Single Pass: FlashText processes the entire text in a single pass, which is the key to its speed. It doesn't re-scan the text for each keyword.

To use the examples, you first need to install FlashText: pip install flashtext

Code Examples

1. Extracting Keywords from a Sentence

This is the most basic use case: finding which keywords from your dictionary are present in a given text.

from flashtext import KeywordProcessor

# 1. Create a KeywordProcessor object

keyword_processor = KeywordProcessor()

# 2. Add keywords to the processor

# You can add them one by one or from a list

keyword_dict = {

"python": ["Python", "Jython"],

"java": ["Java", "J2EE"],

"data science": ["Data Science", "Data Scientist"]

}

keyword_processor.add_keywords_from_dict(keyword_dict)

# 3. Find keywords in a sentence

sentence = "I am a Data Scientist and I love to code in Python and Java."

found_keywords = keyword_processor.extract_keywords(sentence)

print(f"Sentence: '{sentence}'")

print(f"Found Keywords: {found_keywords}")

# Output: ['data science', 'python', 'java']

2. Replacing Keywords

FlashText can also replace keywords with a "clean" or standardized term. It does this in a single pass, avoiding issues where a replaced word might match another keyword.

from flashtext import KeywordProcessor

# We can use the same processor from the previous example

keyword_processor = KeywordProcessor()

keyword_dict = {

"python": ["Python", "Jython"],

"java": ["Java", "J2EE"],

"data science": ["Data Science", "Data Scientist"]

}

# The dictionary keys are the "clean" terms that will be used for replacement.

keyword_processor.add_keywords_from_dict(keyword_dict)

sentence = "I am a Data Scientist and I love to code in Python and Jython."

new_sentence = keyword_processor.replace_keywords(sentence)

print(f"Original Sentence: '{sentence}'")

print(f"New Sentence: '{new_sentence}'")

# Output: 'I am a data science and I love to code in python and python.'

3. Case Sensitivity

By default, FlashText is case-insensitive.

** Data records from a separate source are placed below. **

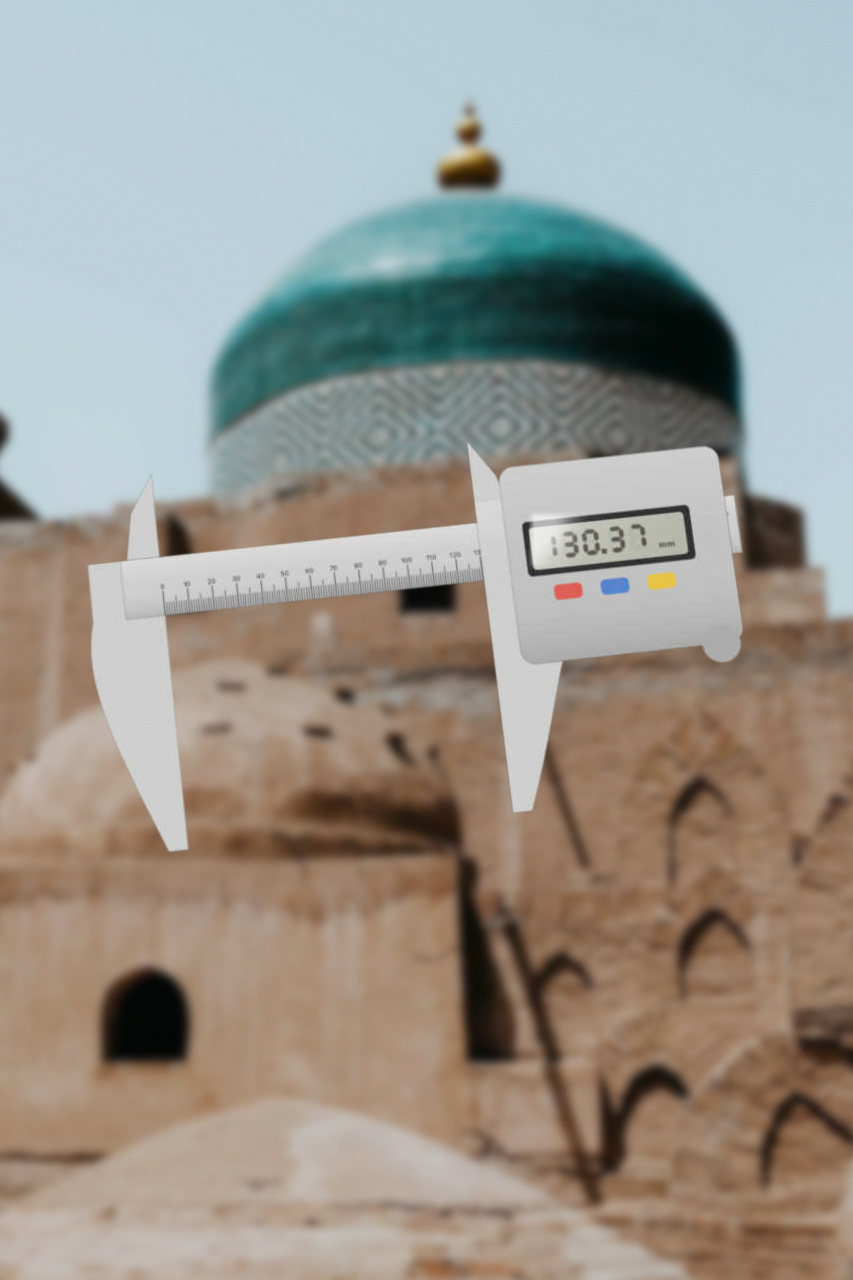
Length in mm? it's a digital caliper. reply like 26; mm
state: 130.37; mm
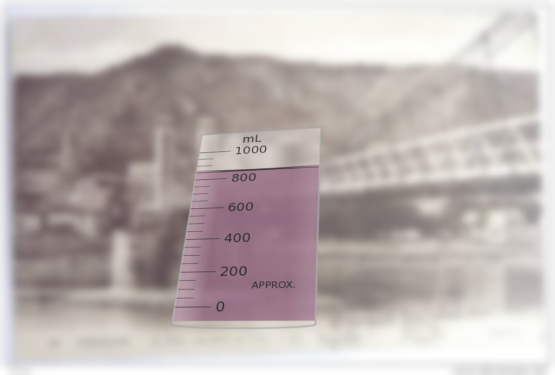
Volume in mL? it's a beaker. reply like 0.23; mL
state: 850; mL
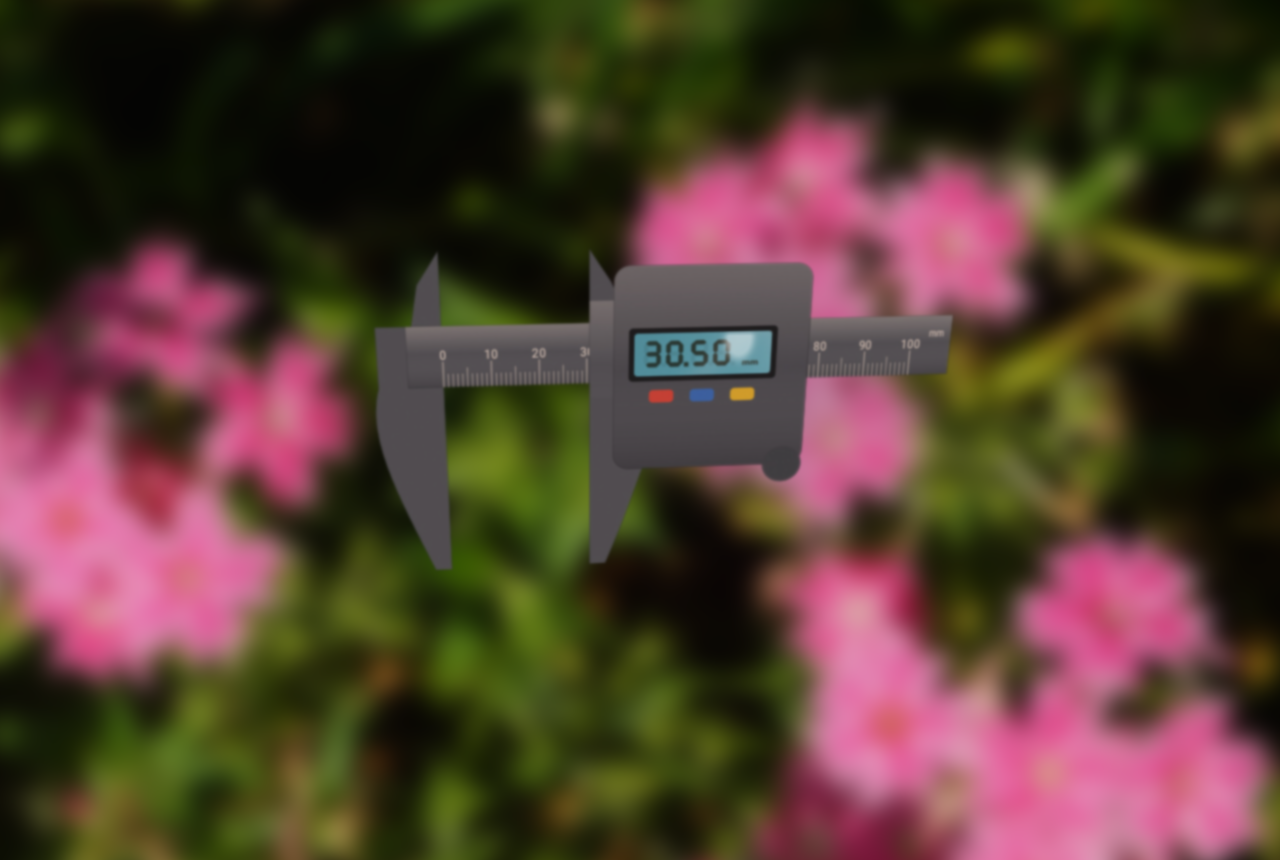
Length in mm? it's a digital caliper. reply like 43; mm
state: 30.50; mm
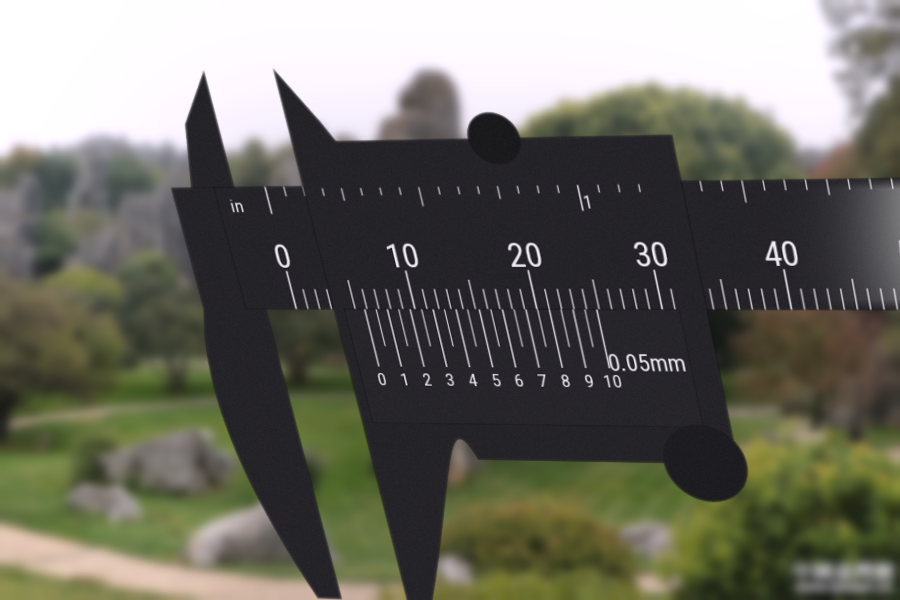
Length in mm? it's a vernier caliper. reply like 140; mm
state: 5.8; mm
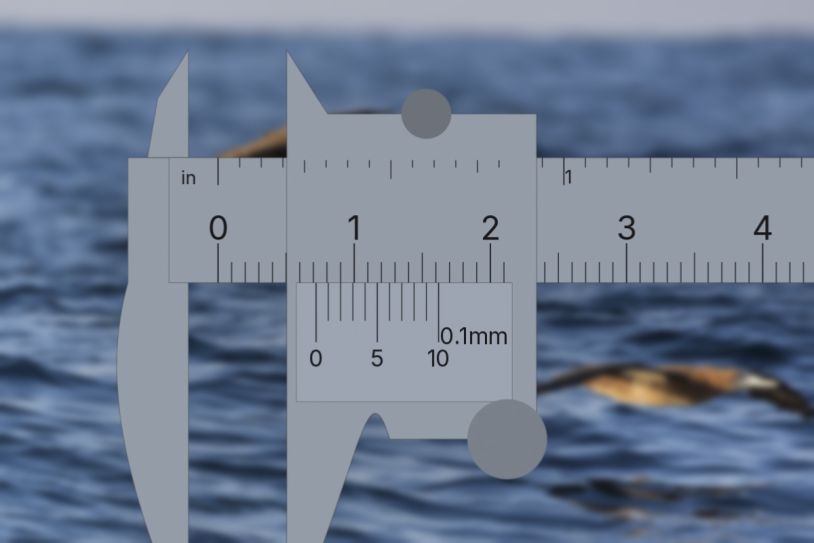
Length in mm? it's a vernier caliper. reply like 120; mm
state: 7.2; mm
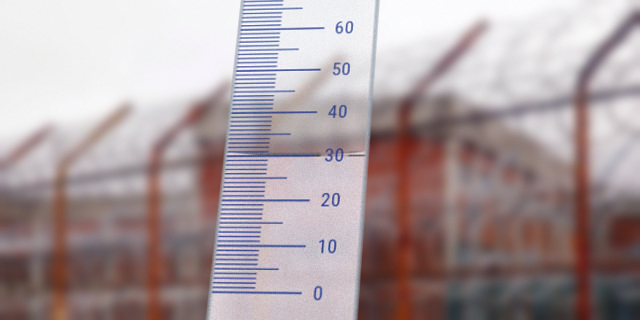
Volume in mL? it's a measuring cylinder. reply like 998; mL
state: 30; mL
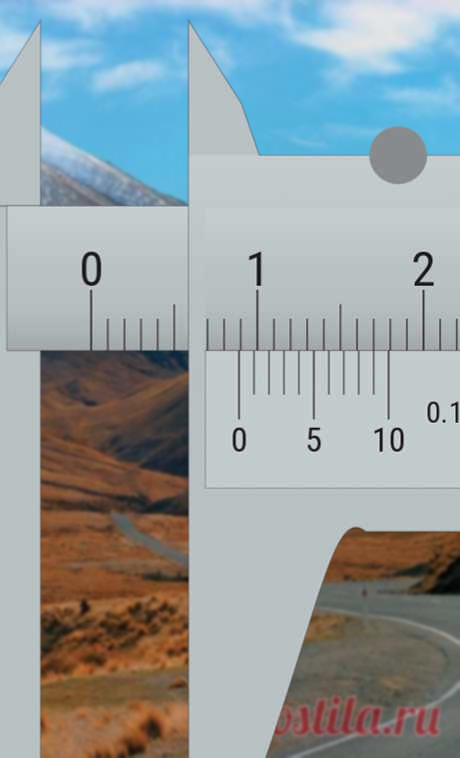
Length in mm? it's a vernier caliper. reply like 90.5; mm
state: 8.9; mm
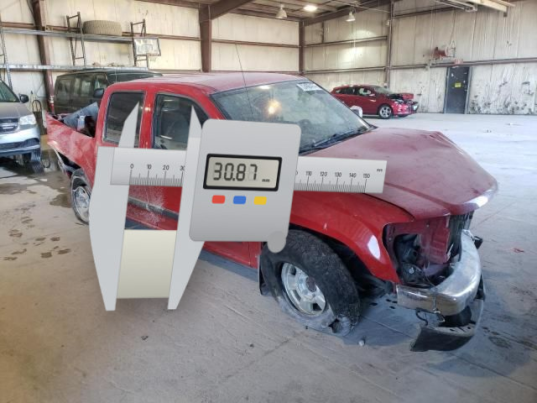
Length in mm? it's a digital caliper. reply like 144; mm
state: 30.87; mm
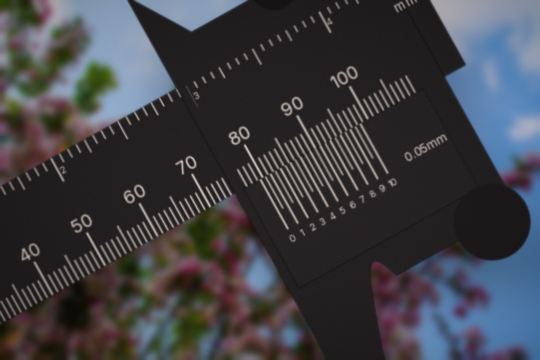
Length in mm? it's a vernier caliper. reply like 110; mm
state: 79.5; mm
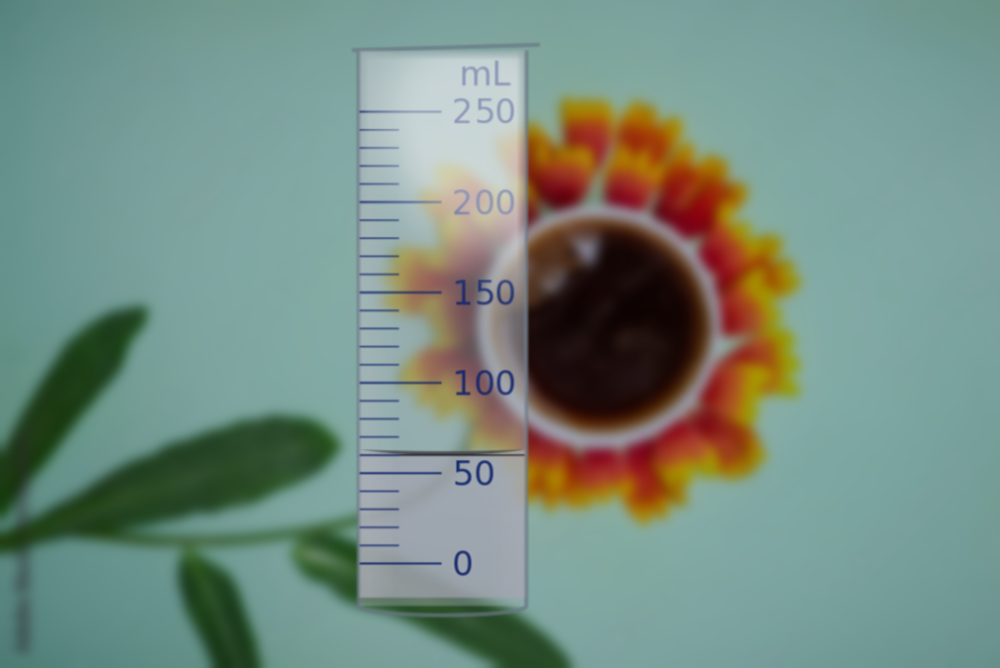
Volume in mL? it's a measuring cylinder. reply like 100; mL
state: 60; mL
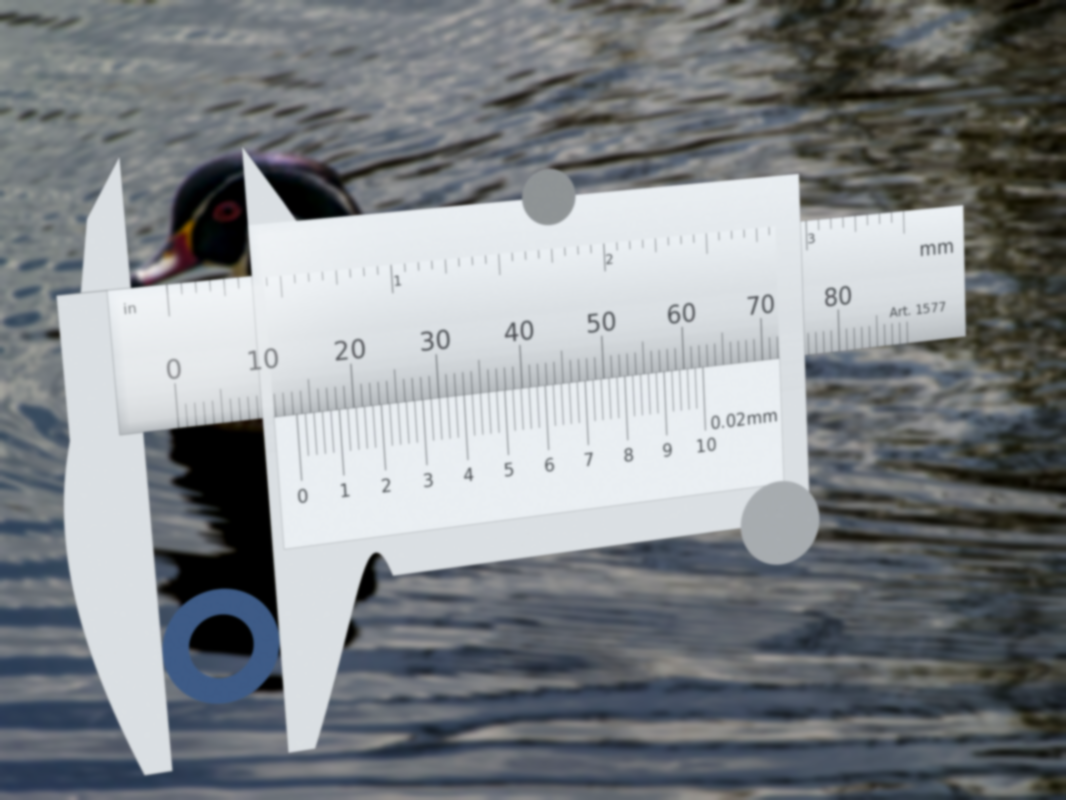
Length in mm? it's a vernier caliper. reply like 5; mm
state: 13.4; mm
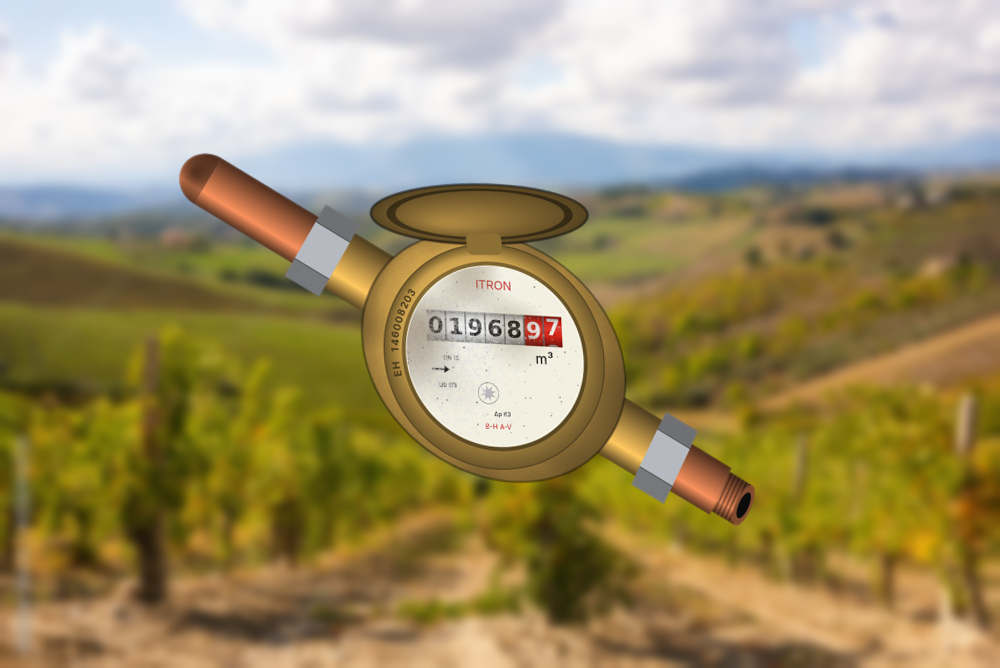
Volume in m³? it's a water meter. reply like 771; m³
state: 1968.97; m³
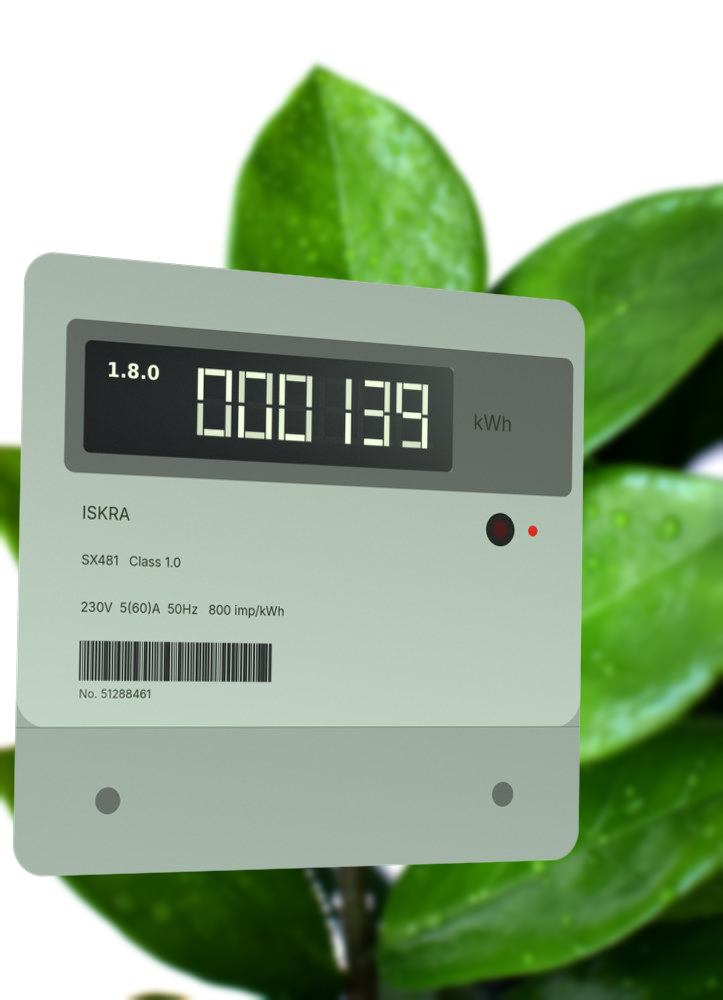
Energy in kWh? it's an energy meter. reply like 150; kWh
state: 139; kWh
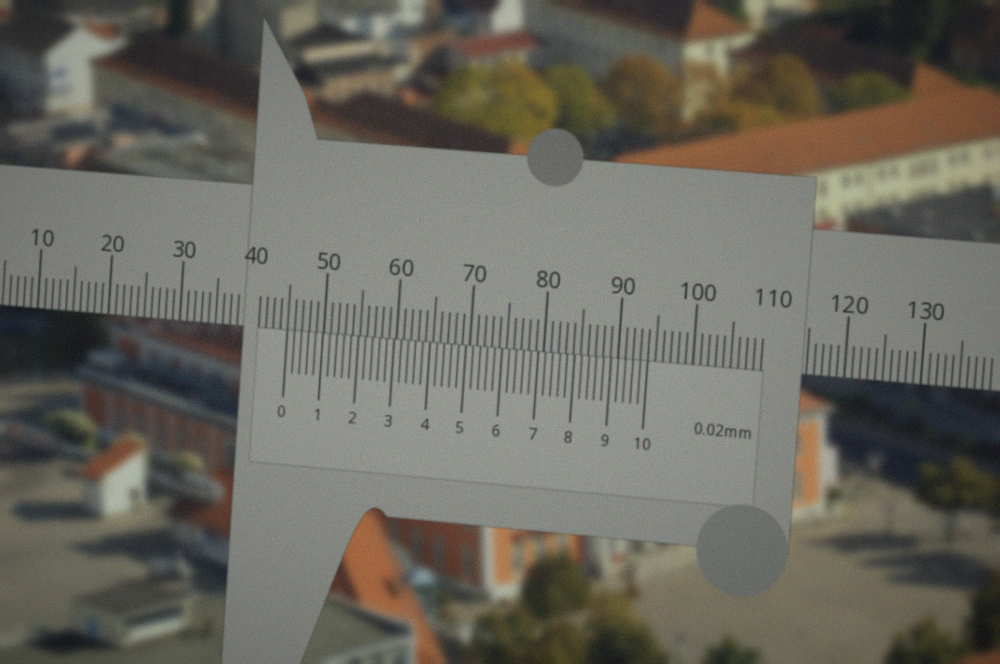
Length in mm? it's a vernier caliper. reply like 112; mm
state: 45.0; mm
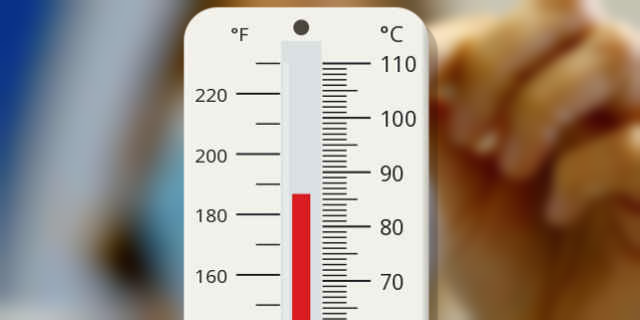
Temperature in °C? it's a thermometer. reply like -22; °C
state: 86; °C
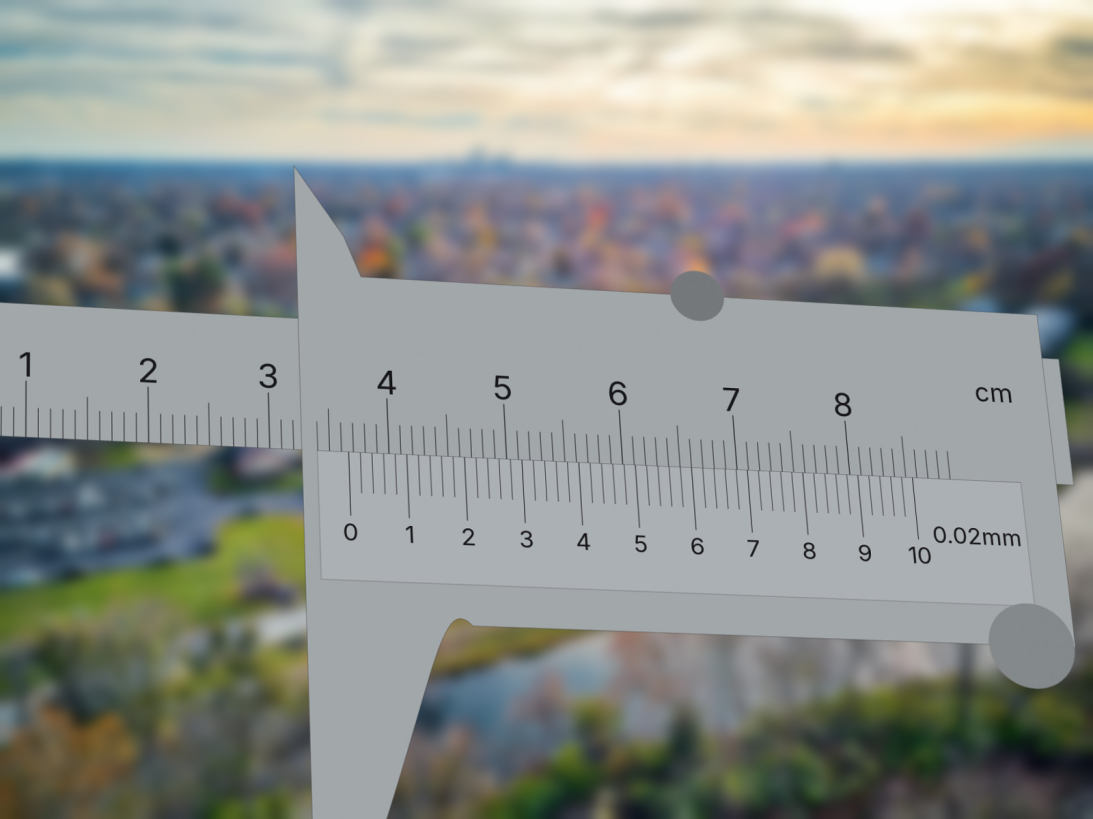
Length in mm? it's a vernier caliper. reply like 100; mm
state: 36.6; mm
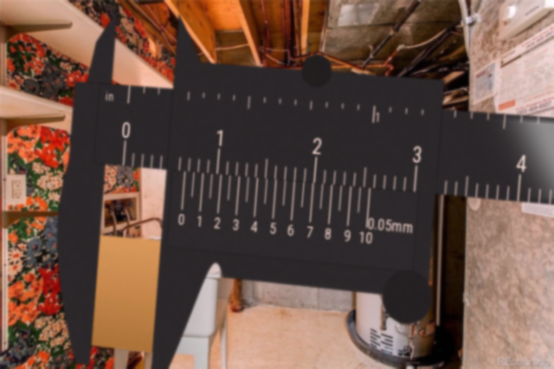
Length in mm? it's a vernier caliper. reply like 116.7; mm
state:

You can easily change this during initialization.

from flashtext import KeywordProcessor

# Initialize the processor with case_sensitive=True

case_sensitive_processor = KeywordProcessor(case_sensitive=True)

case_sensitive_processor.add_keyword('Python')

case_sensitive_processor.add_keyword('java')

sentence = "I like Python but not python. I also like Java."

found_keywords = case_sensitive_processor.extract_keywords(sentence)

print(f"Sentence: '{sentence}'")

print(f"Found Keywords (Case-Sensitive): {found_keywords}")

# Output: ['Python'] (it does not match 'python' or 'Java')

4. Extracting Keywords with Span Information

Sometimes, you need to know where in the text a keyword was found. FlashText can provide the start and end character indices for each match.

from flashtext import KeywordProcessor

keyword_processor = KeywordProcessor()

keyword_processor.add_keyword('data science')

keyword_processor.add_keyword('Python')

sentence = "I am a data science professional who uses Python."

# Set span_info=True to get the start and end positions

found_keywords_with_span = keyword_processor.extract_keywords(sentence, span_info=True)